→ Work task: Can you reproduce every line of the material below word for word, in the same order?

→ Entries supplied:
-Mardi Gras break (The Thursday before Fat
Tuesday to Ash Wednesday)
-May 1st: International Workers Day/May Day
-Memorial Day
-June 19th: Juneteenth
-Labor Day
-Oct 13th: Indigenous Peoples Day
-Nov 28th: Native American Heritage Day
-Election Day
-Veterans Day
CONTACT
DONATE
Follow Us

→ Your response:
-Mardi Gras break (The Thursday before Fat
Tuesday to Ash Wednesday)
-May 1st: International Workers Day/May Day
-Memorial Day
-June 19th: Juneteenth
-Labor Day
-Oct 13th: Indigenous Peoples Day
-Nov 28th: Native American Heritage Day
-Election Day
-Veterans Day
CONTACT
DONATE
Follow Us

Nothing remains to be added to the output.